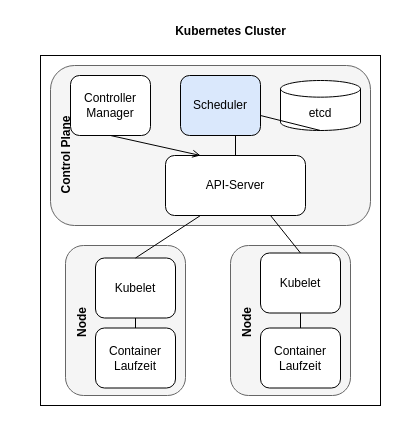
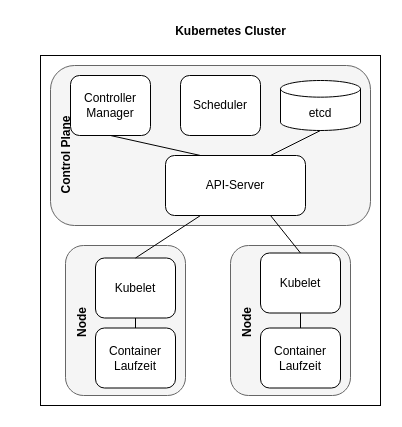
  <mxCell id="0" />
  <mxCell id="1" parent="0" />
  <mxCell id="2" value="" style="rounded=0;whiteSpace=wrap;html=1;fontSize=14;strokeWidth=1;fillColor=none;" vertex="1" parent="1"><mxGeometry x="40" y="55" width="340" height="350" as="geometry" /></mxCell>
  <mxCell id="3" value="" style="rounded=1;whiteSpace=wrap;html=1;fillColor=#f5f5f5;fontColor=#333333;strokeColor=#666666;" vertex="1" parent="1"><mxGeometry x="50" y="65" width="320" height="160" as="geometry" /></mxCell>
- <mxCell id="4" style="edgeStyle=orthogonalEdgeStyle;rounded=0;orthogonalLoop=1;jettySize=auto;html=1;exitX=0.5;exitY=1;exitDx=0;exitDy=0;entryX=0.5;entryY=0;entryDx=0;entryDy=0;fontSize=14;endArrow=none;endFill=0;" edge="1" parent="1" source="5" target="7"><mxGeometry relative="1" as="geometry" /></mxCell>
- <mxCell id="5" value="Scheduler" style="rounded=1;whiteSpace=wrap;html=1;fillColor=#dae8fc;" vertex="1" parent="1"><mxGeometry x="180" y="75" width="80" height="60" as="geometry" /></mxCell>
+ <mxCell id="5" value="Scheduler" style="rounded=1;whiteSpace=wrap;html=1;" vertex="1" parent="1"><mxGeometry x="180" y="75" width="80" height="60" as="geometry" /></mxCell>
  <mxCell id="6" value="&lt;div&gt;&lt;font style=&quot;font-size: 12px&quot;&gt;&lt;br&gt;&lt;/font&gt;&lt;/div&gt;&lt;div&gt;&lt;font style=&quot;font-size: 12px&quot;&gt;etcd&lt;/font&gt;&lt;/div&gt;" style="strokeWidth=1;html=1;shape=mxgraph.flowchart.database;whiteSpace=wrap;" vertex="1" parent="1"><mxGeometry x="280" y="80" width="80" height="50" as="geometry" /></mxCell>
  <mxCell id="7" value="API-Server" style="rounded=1;whiteSpace=wrap;html=1;" vertex="1" parent="1"><mxGeometry x="165" y="155" width="140" height="60" as="geometry" /></mxCell>
  <mxCell id="8" value="Controller Manager" style="rounded=1;whiteSpace=wrap;html=1;" vertex="1" parent="1"><mxGeometry x="70" y="75" width="80" height="60" as="geometry" /></mxCell>
- <mxCell id="9" value="" style="endArrow=open;html=1;rounded=0;fontSize=14;strokeColor=default;strokeWidth=1;jumpStyle=none;entryX=0.25;entryY=0;entryDx=0;entryDy=0;exitX=0.5;exitY=1;exitDx=0;exitDy=0;" edge="1" parent="1" source="8" target="7"><mxGeometry width="50" height="50" relative="1" as="geometry"><mxPoint x="70" y="285" as="sourcePoint" /><mxPoint x="120" y="235" as="targetPoint" /></mxGeometry></mxCell>
- <mxCell id="10" value="" style="endArrow=none;html=1;rounded=0;fontSize=14;strokeColor=default;strokeWidth=1;jumpStyle=none;exitX=0.5;exitY=1;exitDx=0;exitDy=0;exitPerimeter=0;" edge="1" parent="1" source="6" target="5"><mxGeometry width="50" height="50" relative="1" as="geometry"><mxPoint x="110" y="155" as="sourcePoint" /><mxPoint x="165" y="195" as="targetPoint" /></mxGeometry></mxCell>
+ <mxCell id="9" value="" style="endArrow=none;html=1;rounded=0;fontSize=14;strokeColor=default;strokeWidth=1;jumpStyle=none;entryX=0.25;entryY=0;entryDx=0;entryDy=0;exitX=0.5;exitY=1;exitDx=0;exitDy=0;" edge="1" parent="1" source="8" target="7"><mxGeometry width="50" height="50" relative="1" as="geometry"><mxPoint x="70" y="285" as="sourcePoint" /><mxPoint x="120" y="235" as="targetPoint" /></mxGeometry></mxCell>
+ <mxCell id="10" value="" style="endArrow=none;html=1;rounded=0;fontSize=14;strokeColor=default;strokeWidth=1;jumpStyle=none;entryX=0.75;entryY=0;entryDx=0;entryDy=0;exitX=0.5;exitY=1;exitDx=0;exitDy=0;exitPerimeter=0;" edge="1" parent="1" source="6" target="7"><mxGeometry width="50" height="50" relative="1" as="geometry"><mxPoint x="110" y="155" as="sourcePoint" /><mxPoint x="165" y="195" as="targetPoint" /></mxGeometry></mxCell>
  <mxCell id="11" value="&lt;b&gt;&lt;font style=&quot;font-size: 12px&quot;&gt;Kubernetes Cluster&lt;/font&gt;&lt;/b&gt;" style="text;html=1;align=center;verticalAlign=middle;resizable=0;points=[];autosize=1;strokeColor=none;fillColor=none;fontSize=14;" vertex="1" parent="1"><mxGeometry x="165" y="20" width="130" height="20" as="geometry" /></mxCell>
  <mxCell id="12" value="&lt;b&gt;&lt;font style=&quot;font-size: 12px&quot;&gt;Control Plane&lt;br&gt;&lt;/font&gt;&lt;/b&gt;" style="text;html=1;align=center;verticalAlign=middle;resizable=0;points=[];autosize=1;strokeColor=none;fillColor=none;fontSize=14;rotation=-90;" vertex="1" parent="1"><mxGeometry x="20" y="145" width="90" height="20" as="geometry" /></mxCell>
  <mxCell id="13" value="" style="rounded=1;whiteSpace=wrap;html=1;fillColor=#f5f5f5;fontColor=#333333;strokeColor=#666666;" vertex="1" parent="1"><mxGeometry x="65" y="245" width="120" height="150" as="geometry" /></mxCell>
  <mxCell id="14" value="Kubelet" style="rounded=1;whiteSpace=wrap;html=1;" vertex="1" parent="1"><mxGeometry x="95" y="257.5" width="80" height="60" as="geometry" /></mxCell>
  <mxCell id="15" value="Container Laufzeit" style="rounded=1;whiteSpace=wrap;html=1;" vertex="1" parent="1"><mxGeometry x="95" y="327.5" width="80" height="60" as="geometry" /></mxCell>
  <mxCell id="16" value="" style="endArrow=none;html=1;rounded=0;fontSize=14;strokeColor=default;strokeWidth=1;jumpStyle=none;entryX=0.5;entryY=1;entryDx=0;entryDy=0;exitX=0.5;exitY=0;exitDx=0;exitDy=0;" edge="1" parent="1" source="15" target="14"><mxGeometry width="50" height="50" relative="1" as="geometry"><mxPoint x="-290" y="240" as="sourcePoint" /><mxPoint x="-240" y="190" as="targetPoint" /></mxGeometry></mxCell>
  <mxCell id="17" value="" style="endArrow=none;html=1;rounded=0;fontSize=14;strokeColor=default;strokeWidth=1;jumpStyle=none;entryX=0.25;entryY=1;entryDx=0;entryDy=0;exitX=0.5;exitY=0;exitDx=0;exitDy=0;" edge="1" parent="1" source="14" target="7"><mxGeometry width="50" height="50" relative="1" as="geometry"><mxPoint x="105" y="295" as="sourcePoint" /><mxPoint x="120" y="235" as="targetPoint" /></mxGeometry></mxCell>
  <mxCell id="18" value="&lt;b&gt;&lt;font style=&quot;font-size: 12px&quot;&gt;Node&lt;/font&gt;&lt;/b&gt;" style="text;html=1;align=center;verticalAlign=middle;resizable=0;points=[];autosize=1;strokeColor=none;fillColor=none;fontSize=14;rotation=-90;" vertex="1" parent="1"><mxGeometry x="55" y="312.5" width="50" height="20" as="geometry" /></mxCell>
  <mxCell id="19" value="" style="rounded=1;whiteSpace=wrap;html=1;fillColor=#f5f5f5;fontColor=#333333;strokeColor=#666666;" vertex="1" parent="1"><mxGeometry x="230" y="245" width="120" height="150" as="geometry" /></mxCell>
  <mxCell id="20" value="Kubelet" style="rounded=1;whiteSpace=wrap;html=1;" vertex="1" parent="1"><mxGeometry x="260" y="252.5" width="80" height="60" as="geometry" /></mxCell>
  <mxCell id="21" value="Container Laufzeit" style="rounded=1;whiteSpace=wrap;html=1;" vertex="1" parent="1"><mxGeometry x="260" y="327.5" width="80" height="60" as="geometry" /></mxCell>
  <mxCell id="22" value="" style="endArrow=none;html=1;rounded=0;fontSize=14;strokeColor=default;strokeWidth=1;jumpStyle=none;entryX=0.5;entryY=1;entryDx=0;entryDy=0;exitX=0.5;exitY=0;exitDx=0;exitDy=0;" edge="1" parent="1" source="21" target="20"><mxGeometry width="50" height="50" relative="1" as="geometry"><mxPoint x="-125" y="240" as="sourcePoint" /><mxPoint x="-75" y="190" as="targetPoint" /></mxGeometry></mxCell>
  <mxCell id="23" value="&lt;b&gt;&lt;font style=&quot;font-size: 12px&quot;&gt;Node&lt;/font&gt;&lt;/b&gt;" style="text;html=1;align=center;verticalAlign=middle;resizable=0;points=[];autosize=1;strokeColor=none;fillColor=none;fontSize=14;rotation=-90;" vertex="1" parent="1"><mxGeometry x="220" y="312.5" width="50" height="20" as="geometry" /></mxCell>
  <mxCell id="24" value="" style="endArrow=none;html=1;rounded=0;fontSize=14;strokeColor=default;strokeWidth=1;jumpStyle=none;entryX=0.75;entryY=1;entryDx=0;entryDy=0;exitX=0.5;exitY=0;exitDx=0;exitDy=0;" edge="1" parent="1" source="20" target="7"><mxGeometry width="50" height="50" relative="1" as="geometry"><mxPoint x="145" y="267.5" as="sourcePoint" /><mxPoint x="195" y="225" as="targetPoint" /></mxGeometry></mxCell>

- **Given instruction**:
Count the lines in the records that contain the string "rotation", matching case exactly. Reply with the number alone.

- **The output**:
3